§ **Assignment**:
Output the data below exactly.
*** Records to process Section Begins ***
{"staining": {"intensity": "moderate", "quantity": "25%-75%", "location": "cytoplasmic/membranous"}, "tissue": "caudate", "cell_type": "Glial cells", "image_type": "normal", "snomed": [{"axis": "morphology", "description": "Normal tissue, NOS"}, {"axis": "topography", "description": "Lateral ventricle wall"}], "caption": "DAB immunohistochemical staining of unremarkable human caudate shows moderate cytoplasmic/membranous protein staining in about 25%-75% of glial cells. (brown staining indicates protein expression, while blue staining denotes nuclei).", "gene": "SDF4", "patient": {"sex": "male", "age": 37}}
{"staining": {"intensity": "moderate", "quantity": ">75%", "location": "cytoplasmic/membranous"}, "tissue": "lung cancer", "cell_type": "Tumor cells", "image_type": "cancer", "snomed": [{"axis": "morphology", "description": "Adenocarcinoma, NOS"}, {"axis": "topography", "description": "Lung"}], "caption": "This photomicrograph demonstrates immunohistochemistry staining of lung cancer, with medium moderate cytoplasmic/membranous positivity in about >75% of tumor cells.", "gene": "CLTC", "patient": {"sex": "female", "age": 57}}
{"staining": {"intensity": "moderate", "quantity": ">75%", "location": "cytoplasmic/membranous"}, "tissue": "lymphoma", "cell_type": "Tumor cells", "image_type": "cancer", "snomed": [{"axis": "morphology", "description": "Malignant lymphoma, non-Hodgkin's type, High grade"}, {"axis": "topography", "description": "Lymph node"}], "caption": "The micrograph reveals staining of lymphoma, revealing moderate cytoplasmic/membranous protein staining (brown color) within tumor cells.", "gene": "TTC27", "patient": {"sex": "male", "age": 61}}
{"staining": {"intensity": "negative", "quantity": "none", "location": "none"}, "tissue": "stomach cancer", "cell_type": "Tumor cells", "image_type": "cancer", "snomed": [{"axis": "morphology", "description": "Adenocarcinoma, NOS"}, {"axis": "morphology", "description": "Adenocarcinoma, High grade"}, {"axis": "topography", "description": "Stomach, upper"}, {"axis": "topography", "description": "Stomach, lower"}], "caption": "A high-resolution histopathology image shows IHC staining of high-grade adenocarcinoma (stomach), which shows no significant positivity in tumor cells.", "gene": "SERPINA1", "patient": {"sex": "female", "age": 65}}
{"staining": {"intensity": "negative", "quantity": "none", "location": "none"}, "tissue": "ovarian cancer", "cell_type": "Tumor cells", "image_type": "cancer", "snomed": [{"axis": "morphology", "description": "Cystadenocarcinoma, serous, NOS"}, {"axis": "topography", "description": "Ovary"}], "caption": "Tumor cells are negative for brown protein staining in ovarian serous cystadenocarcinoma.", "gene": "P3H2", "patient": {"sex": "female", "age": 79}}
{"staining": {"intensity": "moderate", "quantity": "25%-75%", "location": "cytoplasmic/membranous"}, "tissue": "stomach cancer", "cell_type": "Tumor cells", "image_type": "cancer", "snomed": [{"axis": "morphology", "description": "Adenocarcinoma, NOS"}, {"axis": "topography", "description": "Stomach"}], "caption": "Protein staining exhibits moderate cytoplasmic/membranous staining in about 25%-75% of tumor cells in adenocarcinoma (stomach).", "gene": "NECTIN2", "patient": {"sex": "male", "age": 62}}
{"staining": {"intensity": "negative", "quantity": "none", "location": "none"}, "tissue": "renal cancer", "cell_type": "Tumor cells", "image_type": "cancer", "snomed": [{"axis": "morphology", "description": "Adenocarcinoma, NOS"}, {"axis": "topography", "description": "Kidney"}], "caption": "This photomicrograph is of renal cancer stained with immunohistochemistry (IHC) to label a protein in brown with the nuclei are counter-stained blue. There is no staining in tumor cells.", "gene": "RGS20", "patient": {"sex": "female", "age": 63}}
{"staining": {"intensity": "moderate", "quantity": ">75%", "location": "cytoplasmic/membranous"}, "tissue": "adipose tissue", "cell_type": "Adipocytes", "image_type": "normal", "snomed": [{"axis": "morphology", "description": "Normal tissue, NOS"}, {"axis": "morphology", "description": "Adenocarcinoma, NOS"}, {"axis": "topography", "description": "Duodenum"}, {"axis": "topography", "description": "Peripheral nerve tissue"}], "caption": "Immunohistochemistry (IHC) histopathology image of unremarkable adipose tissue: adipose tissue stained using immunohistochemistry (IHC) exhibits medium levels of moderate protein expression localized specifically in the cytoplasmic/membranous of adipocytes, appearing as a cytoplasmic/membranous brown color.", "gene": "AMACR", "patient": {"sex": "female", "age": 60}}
*** Records to process Section Ends ***
§ **Expected answer**:
{"staining": {"intensity": "moderate", "quantity": "25%-75%", "location": "cytoplasmic/membranous"}, "tissue": "caudate", "cell_type": "Glial cells", "image_type": "normal", "snomed": [{"axis": "morphology", "description": "Normal tissue, NOS"}, {"axis": "topography", "description": "Lateral ventricle wall"}], "caption": "DAB immunohistochemical staining of unremarkable human caudate shows moderate cytoplasmic/membranous protein staining in about 25%-75% of glial cells. (brown staining indicates protein expression, while blue staining denotes nuclei).", "gene": "SDF4", "patient": {"sex": "male", "age": 37}}
{"staining": {"intensity": "moderate", "quantity": ">75%", "location": "cytoplasmic/membranous"}, "tissue": "lung cancer", "cell_type": "Tumor cells", "image_type": "cancer", "snomed": [{"axis": "morphology", "description": "Adenocarcinoma, NOS"}, {"axis": "topography", "description": "Lung"}], "caption": "This photomicrograph demonstrates immunohistochemistry staining of lung cancer, with medium moderate cytoplasmic/membranous positivity in about >75% of tumor cells.", "gene": "CLTC", "patient": {"sex": "female", "age": 57}}
{"staining": {"intensity": "moderate", "quantity": ">75%", "location": "cytoplasmic/membranous"}, "tissue": "lymphoma", "cell_type": "Tumor cells", "image_type": "cancer", "snomed": [{"axis": "morphology", "description": "Malignant lymphoma, non-Hodgkin's type, High grade"}, {"axis": "topography", "description": "Lymph node"}], "caption": "The micrograph reveals staining of lymphoma, revealing moderate cytoplasmic/membranous protein staining (brown color) within tumor cells.", "gene": "TTC27", "patient": {"sex": "male", "age": 61}}
{"staining": {"intensity": "negative", "quantity": "none", "location": "none"}, "tissue": "stomach cancer", "cell_type": "Tumor cells", "image_type": "cancer", "snomed": [{"axis": "morphology", "description": "Adenocarcinoma, NOS"}, {"axis": "morphology", "description": "Adenocarcinoma, High grade"}, {"axis": "topography", "description": "Stomach, upper"}, {"axis": "topography", "description": "Stomach, lower"}], "caption": "A high-resolution histopathology image shows IHC staining of high-grade adenocarcinoma (stomach), which shows no significant positivity in tumor cells.", "gene": "SERPINA1", "patient": {"sex": "female", "age": 65}}
{"staining": {"intensity": "negative", "quantity": "none", "location": "none"}, "tissue": "ovarian cancer", "cell_type": "Tumor cells", "image_type": "cancer", "snomed": [{"axis": "morphology", "description": "Cystadenocarcinoma, serous, NOS"}, {"axis": "topography", "description": "Ovary"}], "caption": "Tumor cells are negative for brown protein staining in ovarian serous cystadenocarcinoma.", "gene": "P3H2", "patient": {"sex": "female", "age": 79}}
{"staining": {"intensity": "moderate", "quantity": "25%-75%", "location": "cytoplasmic/membranous"}, "tissue": "stomach cancer", "cell_type": "Tumor cells", "image_type": "cancer", "snomed": [{"axis": "morphology", "description": "Adenocarcinoma, NOS"}, {"axis": "topography", "description": "Stomach"}], "caption": "Protein staining exhibits moderate cytoplasmic/membranous staining in about 25%-75% of tumor cells in adenocarcinoma (stomach).", "gene": "NECTIN2", "patient": {"sex": "male", "age": 62}}
{"staining": {"intensity": "negative", "quantity": "none", "location": "none"}, "tissue": "renal cancer", "cell_type": "Tumor cells", "image_type": "cancer", "snomed": [{"axis": "morphology", "description": "Adenocarcinoma, NOS"}, {"axis": "topography", "description": "Kidney"}], "caption": "This photomicrograph is of renal cancer stained with immunohistochemistry (IHC) to label a protein in brown with the nuclei are counter-stained blue. There is no staining in tumor cells.", "gene": "RGS20", "patient": {"sex": "female", "age": 63}}
{"staining": {"intensity": "moderate", "quantity": ">75%", "location": "cytoplasmic/membranous"}, "tissue": "adipose tissue", "cell_type": "Adipocytes", "image_type": "normal", "snomed": [{"axis": "morphology", "description": "Normal tissue, NOS"}, {"axis": "morphology", "description": "Adenocarcinoma, NOS"}, {"axis": "topography", "description": "Duodenum"}, {"axis": "topography", "description": "Peripheral nerve tissue"}], "caption": "Immunohistochemistry (IHC) histopathology image of unremarkable adipose tissue: adipose tissue stained using immunohistochemistry (IHC) exhibits medium levels of moderate protein expression localized specifically in the cytoplasmic/membranous of adipocytes, appearing as a cytoplasmic/membranous brown color.", "gene": "AMACR", "patient": {"sex": "female", "age": 60}}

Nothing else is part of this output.